Doch nicht diese Beziehung ist der Fokus, sondern das Spiel mit der Langeweile, die sich trotz der nur 75-minütigen Laufzeit bei der unnachgiebigen Beschäftigung mit einem diesen Grad an Genauigkeit scheinbar nicht verdienenden Tag einstellt. Die Idee hat zwar etwas Subversives und erfrischend Experimentelles. In der konkreten Ausformung aber ist die Einsicht, dass auch der blanke Alltag eines Filmes und der Kunst würdig ist, schlicht nicht neu genug, um einen Film allein tragen zu können. Wir erhalten keinen direkten, visuellen Zugriff auf Hujars Tag, sondern erfahren von ihm nur durch seine Erzählung. Das kreiert eine Distanz zu den Ereignissen, die der Film weder produktiv einzusetzen noch aufzulösen weiß. Sachs’ Inszenierung ist zu dünn, um ein Gefühl für den von den Figuren eingenommenen Raum zu kreieren, weil dieser Raum nur Staffage für Hujars Monolog bleibt. Da dieser Monolog aber in seiner kleinteiligen Aufzählung von Gewöhnlichem vehement die eigene Unbedeutsamkeit unterstreicht und der Film in dieser bloßen Geste zugleich seine Pointe sieht, fällt es schwer, ihm abseits dieser Oberfläche mehr abzugewinnen.

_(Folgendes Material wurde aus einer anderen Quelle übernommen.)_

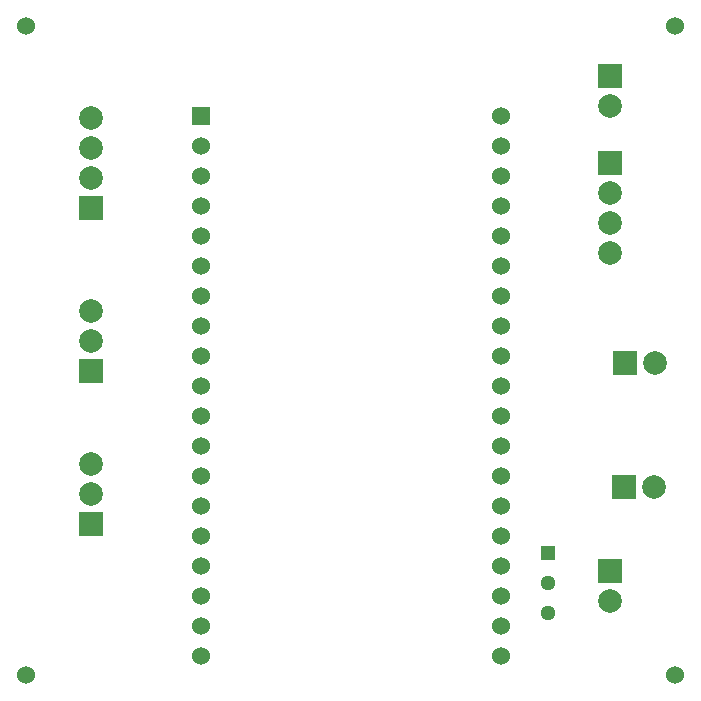
<source format=gbr>
G04*
G04 #@! TF.GenerationSoftware,Altium Limited,Altium Designer,22.4.2 (48)*
G04*
G04 Layer_Physical_Order=2*
G04 Layer_Color=16711680*
%FSLAX44Y44*%
%MOMM*%
G71*
G04*
G04 #@! TF.SameCoordinates,401EAB3C-69B4-4000-897E-A26D65C5C49B*
G04*
G04*
G04 #@! TF.FilePolarity,Positive*
G04*
G01*
G75*
%ADD26C,1.5240*%
%ADD27C,2.0000*%
%ADD28R,2.0000X2.0000*%
%ADD29R,2.0000X2.0000*%
%ADD30R,1.5300X1.5300*%
%ADD31C,1.5300*%
%ADD32R,1.2980X1.2980*%
%ADD33C,1.2980*%
D26*
X575000Y575000D02*
D03*
X25000Y25000D02*
D03*
X575000D02*
D03*
X25000Y575000D02*
D03*
D27*
X80000Y496440D02*
D03*
Y445640D02*
D03*
Y471040D02*
D03*
Y333740D02*
D03*
Y308340D02*
D03*
Y203740D02*
D03*
Y178340D02*
D03*
X557700Y289560D02*
D03*
X556700Y184150D02*
D03*
X520000Y507300D02*
D03*
Y382270D02*
D03*
Y433070D02*
D03*
Y407670D02*
D03*
Y87630D02*
D03*
D28*
X80000Y420240D02*
D03*
Y282940D02*
D03*
Y152940D02*
D03*
X520000Y532700D02*
D03*
Y458470D02*
D03*
Y113030D02*
D03*
D29*
X532300Y289560D02*
D03*
X531300Y184150D02*
D03*
D30*
X173000Y498500D02*
D03*
D31*
Y473100D02*
D03*
Y447700D02*
D03*
Y422300D02*
D03*
Y396900D02*
D03*
Y371500D02*
D03*
Y346100D02*
D03*
Y320700D02*
D03*
Y295300D02*
D03*
Y269900D02*
D03*
Y244500D02*
D03*
Y219100D02*
D03*
Y193700D02*
D03*
Y168300D02*
D03*
Y142900D02*
D03*
Y117500D02*
D03*
Y92100D02*
D03*
Y66700D02*
D03*
Y41300D02*
D03*
X427000D02*
D03*
Y66700D02*
D03*
Y92100D02*
D03*
Y117500D02*
D03*
Y142900D02*
D03*
Y168300D02*
D03*
Y193700D02*
D03*
Y219100D02*
D03*
Y244500D02*
D03*
Y269900D02*
D03*
Y295300D02*
D03*
Y320700D02*
D03*
Y346100D02*
D03*
Y371500D02*
D03*
Y396900D02*
D03*
Y422300D02*
D03*
Y447700D02*
D03*
Y473100D02*
D03*
Y498500D02*
D03*
D32*
X467360Y128270D02*
D03*
D33*
Y102870D02*
D03*
Y77470D02*
D03*
M02*

</source>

Die Interview-Situation wird nur manchmal durch von Opernmusik untermalte Einstellungen unterbrochen, in denen die Figuren, in impressionistische Schattenspiele getaucht, bedeutsam in die Kamera blicken. Doch diese emotional wie visuell überstilisierten Momente sind zu kurz, um den Film vor seiner eigenen Banalität zu retten. Sie bieten eine Abwechslung, die jedoch ins Leere läuft, weil sie keinen wirklichen Bezug zum Rest des Filmes herstellen können. Als mögliche Einsicht in die Dramatik, die der erzählte Alltag für die Figuren besitzen könnte, greifen sie zu kurz, weil das Interview selbst in größtenteils gehauchten, undramatischen Tönen gehalten wird. Als bewusster Kontrast zum Interview wirken sie wie eine unnötige Komplikation, denn wozu diese Übertreibung, wenn der Punkt darin liegt, dass der ungeschmückte Alltag ausreicht?

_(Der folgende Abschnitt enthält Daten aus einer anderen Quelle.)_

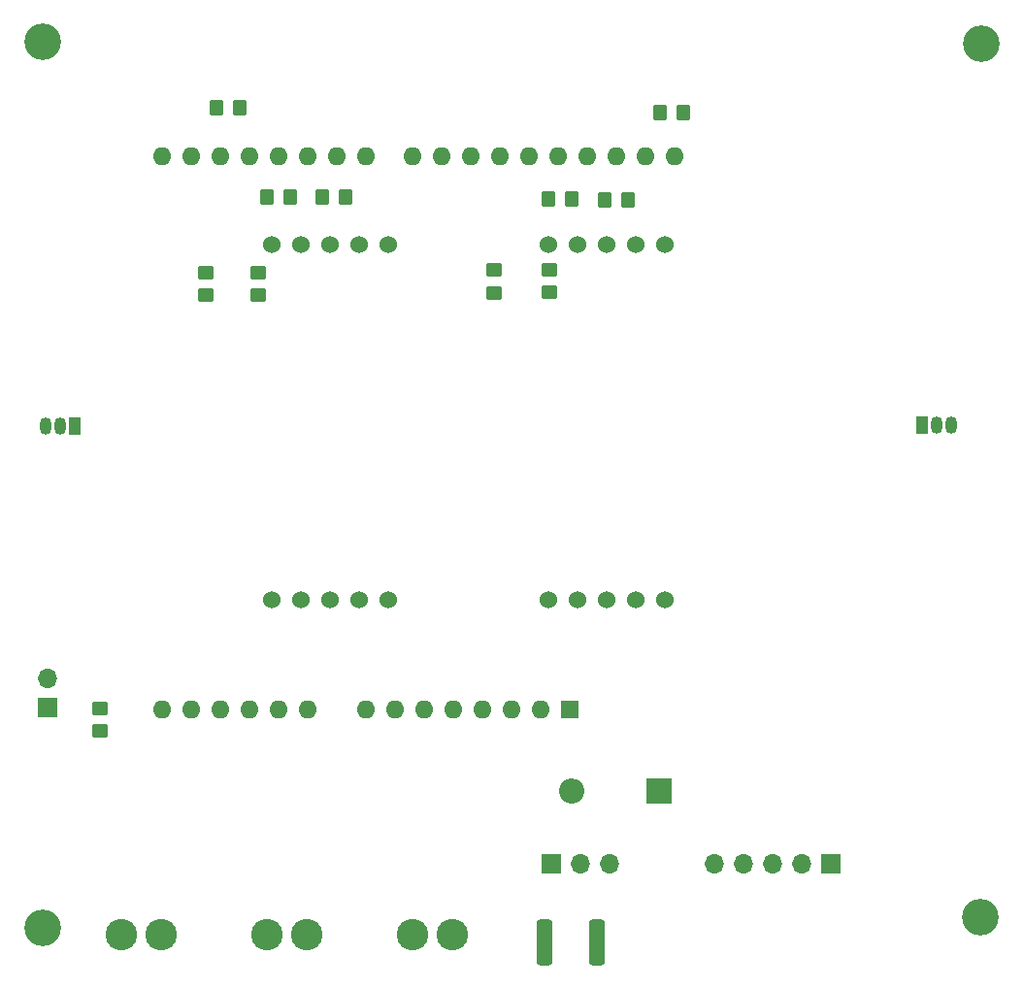
<source format=gbr>
%TF.GenerationSoftware,KiCad,Pcbnew,7.0.2*%
%TF.CreationDate,2023-04-27T19:49:05+02:00*%
%TF.ProjectId,CherrycountPCB,43686572-7279-4636-9f75-6e745043422e,rev?*%
%TF.SameCoordinates,Original*%
%TF.FileFunction,Soldermask,Top*%
%TF.FilePolarity,Negative*%
%FSLAX46Y46*%
G04 Gerber Fmt 4.6, Leading zero omitted, Abs format (unit mm)*
G04 Created by KiCad (PCBNEW 7.0.2) date 2023-04-27 19:49:05*
%MOMM*%
%LPD*%
G01*
G04 APERTURE LIST*
G04 Aperture macros list*
%AMRoundRect*
0 Rectangle with rounded corners*
0 $1 Rounding radius*
0 $2 $3 $4 $5 $6 $7 $8 $9 X,Y pos of 4 corners*
0 Add a 4 corners polygon primitive as box body*
4,1,4,$2,$3,$4,$5,$6,$7,$8,$9,$2,$3,0*
0 Add four circle primitives for the rounded corners*
1,1,$1+$1,$2,$3*
1,1,$1+$1,$4,$5*
1,1,$1+$1,$6,$7*
1,1,$1+$1,$8,$9*
0 Add four rect primitives between the rounded corners*
20,1,$1+$1,$2,$3,$4,$5,0*
20,1,$1+$1,$4,$5,$6,$7,0*
20,1,$1+$1,$6,$7,$8,$9,0*
20,1,$1+$1,$8,$9,$2,$3,0*%
G04 Aperture macros list end*
%ADD10C,3.200000*%
%ADD11RoundRect,0.250000X-0.350000X-0.450000X0.350000X-0.450000X0.350000X0.450000X-0.350000X0.450000X0*%
%ADD12RoundRect,0.250000X-0.450000X0.350000X-0.450000X-0.350000X0.450000X-0.350000X0.450000X0.350000X0*%
%ADD13R,1.700000X1.700000*%
%ADD14O,1.700000X1.700000*%
%ADD15R,1.050000X1.500000*%
%ADD16O,1.050000X1.500000*%
%ADD17C,2.743200*%
%ADD18RoundRect,0.249750X-0.425250X-1.750250X0.425250X-1.750250X0.425250X1.750250X-0.425250X1.750250X0*%
%ADD19RoundRect,0.250000X0.450000X-0.350000X0.450000X0.350000X-0.450000X0.350000X-0.450000X-0.350000X0*%
%ADD20R,1.600000X1.600000*%
%ADD21O,1.600000X1.600000*%
%ADD22R,2.200000X2.200000*%
%ADD23O,2.200000X2.200000*%
%ADD24RoundRect,0.250000X0.350000X0.450000X-0.350000X0.450000X-0.350000X-0.450000X0.350000X-0.450000X0*%
%ADD25C,1.524000*%
G04 APERTURE END LIST*
D10*
%TO.C,REF\u002A\u002A*%
X89300000Y-57700000D03*
%TD*%
%TO.C,REF\u002A\u002A*%
X89300000Y-135000000D03*
%TD*%
%TO.C,REF\u002A\u002A*%
X171100000Y-134000000D03*
%TD*%
%TO.C,REF\u002A\u002A*%
X171200000Y-57800000D03*
%TD*%
D11*
%TO.C,R9*%
X143176000Y-63818000D03*
X145176000Y-63818000D03*
%TD*%
%TO.C,R8*%
X133412000Y-71417000D03*
X135412000Y-71417000D03*
%TD*%
D12*
%TO.C,R2*%
X108092000Y-77788000D03*
X108092000Y-79788000D03*
%TD*%
D13*
%TO.C,J2*%
X133642000Y-129350000D03*
D14*
X136182000Y-129350000D03*
X138722000Y-129350000D03*
%TD*%
D15*
%TO.C,Q1*%
X165990000Y-91110000D03*
D16*
X167260000Y-91110000D03*
X168530000Y-91110000D03*
%TD*%
D11*
%TO.C,R3*%
X108886000Y-71184000D03*
X110886000Y-71184000D03*
%TD*%
D17*
%TO.C,J4*%
X121560000Y-135560000D03*
X125060000Y-135560000D03*
%TD*%
D12*
%TO.C,R1*%
X103520000Y-77788000D03*
X103520000Y-79788000D03*
%TD*%
D18*
%TO.C,F1*%
X133110000Y-136250000D03*
X137610000Y-136250000D03*
%TD*%
D15*
%TO.C,Q2*%
X92090000Y-91160000D03*
D16*
X90820000Y-91160000D03*
X89550000Y-91160000D03*
%TD*%
D17*
%TO.C,J5*%
X108860000Y-135560000D03*
X112360000Y-135560000D03*
%TD*%
D19*
%TO.C,R11*%
X94270000Y-117800000D03*
X94270000Y-115800000D03*
%TD*%
D12*
%TO.C,R7*%
X128666000Y-77566000D03*
X128666000Y-79566000D03*
%TD*%
D17*
%TO.C,J6*%
X96160000Y-135560000D03*
X99660000Y-135560000D03*
%TD*%
D13*
%TO.C,J3*%
X158026000Y-129350000D03*
D14*
X155486000Y-129350000D03*
X152946000Y-129350000D03*
X150406000Y-129350000D03*
X147866000Y-129350000D03*
%TD*%
D13*
%TO.C,J1*%
X89680000Y-115750000D03*
D14*
X89680000Y-113210000D03*
%TD*%
D20*
%TO.C,A1*%
X135270000Y-115888000D03*
D21*
X132730000Y-115888000D03*
X130190000Y-115888000D03*
X127650000Y-115888000D03*
X125110000Y-115888000D03*
X122570000Y-115888000D03*
X120030000Y-115888000D03*
X117490000Y-115888000D03*
X112410000Y-115888000D03*
X109870000Y-115888000D03*
X107330000Y-115888000D03*
X104790000Y-115888000D03*
X102250000Y-115888000D03*
X99710000Y-115888000D03*
X99710000Y-67628000D03*
X102250000Y-67628000D03*
X104790000Y-67628000D03*
X107330000Y-67628000D03*
X109870000Y-67628000D03*
X112410000Y-67628000D03*
X114950000Y-67628000D03*
X117490000Y-67628000D03*
X121550000Y-67628000D03*
X124090000Y-67628000D03*
X126630000Y-67628000D03*
X129170000Y-67628000D03*
X131710000Y-67628000D03*
X134250000Y-67628000D03*
X136790000Y-67628000D03*
X139330000Y-67628000D03*
X141870000Y-67628000D03*
X144410000Y-67628000D03*
%TD*%
D12*
%TO.C,R6*%
X133492000Y-77534000D03*
X133492000Y-79534000D03*
%TD*%
D11*
%TO.C,R5*%
X138350000Y-71438000D03*
X140350000Y-71438000D03*
%TD*%
D22*
%TO.C,D1*%
X143040000Y-123000000D03*
D23*
X135420000Y-123000000D03*
%TD*%
D11*
%TO.C,R4*%
X113712000Y-71184000D03*
X115712000Y-71184000D03*
%TD*%
D24*
%TO.C,R10*%
X106452000Y-63417000D03*
X104452000Y-63417000D03*
%TD*%
D25*
%TO.C,AFF1*%
X143600000Y-75337000D03*
X141060000Y-75337000D03*
X138520000Y-75337000D03*
X135980000Y-75337000D03*
X133440000Y-75337000D03*
X143600000Y-106337000D03*
X141060000Y-106337000D03*
X138520000Y-106337000D03*
X135980000Y-106337000D03*
X133440000Y-106337000D03*
%TD*%
%TO.C,AFF2*%
X119437000Y-75337000D03*
X116897000Y-75337000D03*
X114357000Y-75337000D03*
X111817000Y-75337000D03*
X109277000Y-75337000D03*
X119437000Y-106337000D03*
X116897000Y-106337000D03*
X114357000Y-106337000D03*
X111817000Y-106337000D03*
X109277000Y-106337000D03*
%TD*%
M02*

</source>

Sein einziger und bester Zuschauer

So entsteht im Laufe des in seine eigene Ziellosigkeit verliebten Films kaum mehr als ein vages Bild eines Künstlers, der genauso gut auch hätte namenlos bleiben können. Sachs ergründet nicht, was Hujar als Photographen interessierte; die Hauptfigur lässt nur eine nichtssagende Bemerkung darüber fallen, dass bessere Bilder entstehen, wenn er sich mit seinem Subjekt länger beschäftigen kann. Weitaus mehr interessiert sich der Film für die Namen, die Peter Hujar kannte. Berühmte Schriftstellerinnen wie Susan Sontag und Fran Leibowitz waren ihm ebenso vertraut wie William S. Burroughs und Allen Ginsberg. Um diesen Szenen folgen zu können, muss man sich schon selbst in der New Yorker Literaturszene der 1970er auskennen, da sonst verwirrend erscheint, warum diesen Namen so viel Raum gegeben wird. Peter Hujar’s Day ordnet sie nicht ein, weil sie Hujar und Rosenkranz bereits bekannt sind. Hujars Person ist letztlich nur ein Vorwand dafür, sich in Reminiszenzen über die New Yorker Kunst-Szene der 70er-Jahre zu verlieren. Dass der Film sich im Abspann für seine eigene Leistung wortwörtlich selbst applaudiert, lässt ihn vollends in eine Prätention abdriften, für die er der einzige und beste Zuschauer bleibt.